World Series Game 5 Live Blog: Cardinals vs. Rangers Updates, Analysis, Results
The St. Louis Cardinals are built to bludgeon left-handed pitching into oblivion, but in Game 4 of the World Series Sunday, Texas Rangers southpaw Derek Holland proved that is not the immutable fate of all lefties who face Albert Pujols' gang.
Tonight, C.J. Wilson will try to build on his teammate's success and give the Rangers a crucial 3-2 edge as the two teams head for St. Louis.
Chris Carpenter counters for the Cardinals, with considerably more momentum coming into this contest. Whereas Wilson has been flat and has struggled with command this month, Carpenter has three critical and impressive starts already this postseason.
The Cardinals are angling for happy flight. The Rangers are protecting their home turf, something they do as well as any team in baseball.
It's ace versus ace, Pujols versus Hamilton, and on and on.
Stay here for updates, analysis and commentary on all the action.

###

**Check your understanding:**
[1] Reproduce word for word the part of the World Series blog that opens with the words containing "World Series Game" and closes with "Albert Pujols' gang.".
[2] Answer these questions using the World Series blog:
(a) Which Rangers pitcher started Game 4?
(b) Who is starting for the Cardinals tonight?
(c) Where are the two teams headed after this game?

**Listed records:**
###

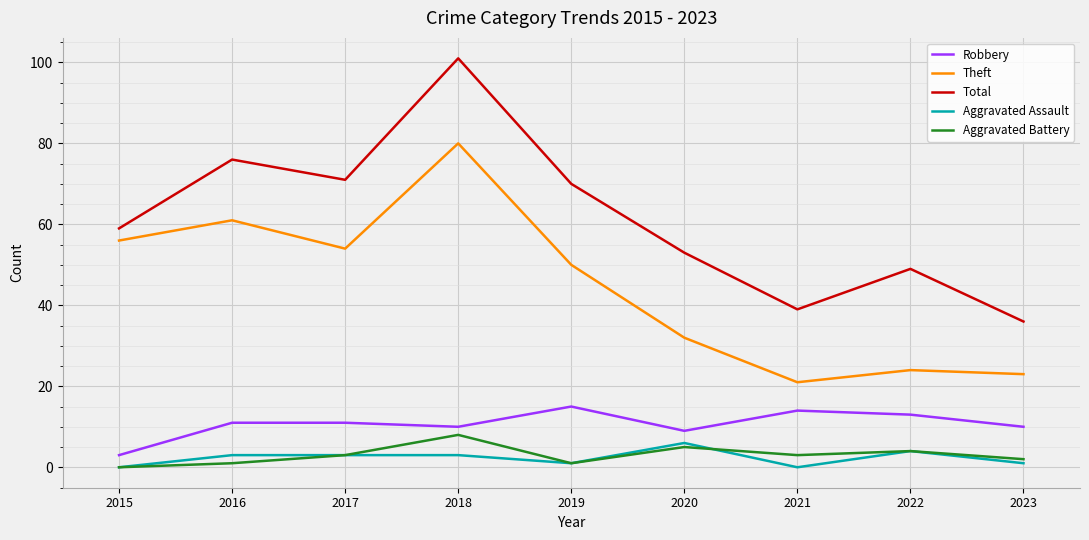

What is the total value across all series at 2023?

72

###

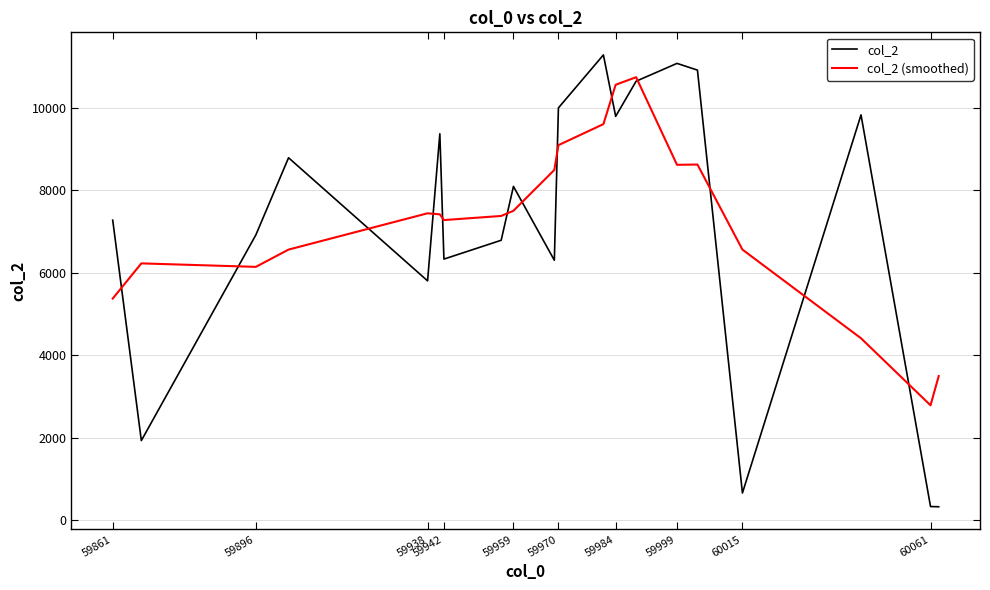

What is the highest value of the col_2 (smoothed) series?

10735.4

###

**Written responses:**
[1]
World Series Game 5 Live Blog: Cardinals vs. Rangers Updates, Analysis, Results
The St. Louis Cardinals are built to bludgeon left-handed pitching into oblivion, but in Game 4 of the World Series Sunday, Texas Rangers southpaw Derek Holland proved that is not the immutable fate of all lefties who face Albert Pujols' gang.

[2]
(a) Derek Holland
(b) Chris Carpenter
(c) St. Louis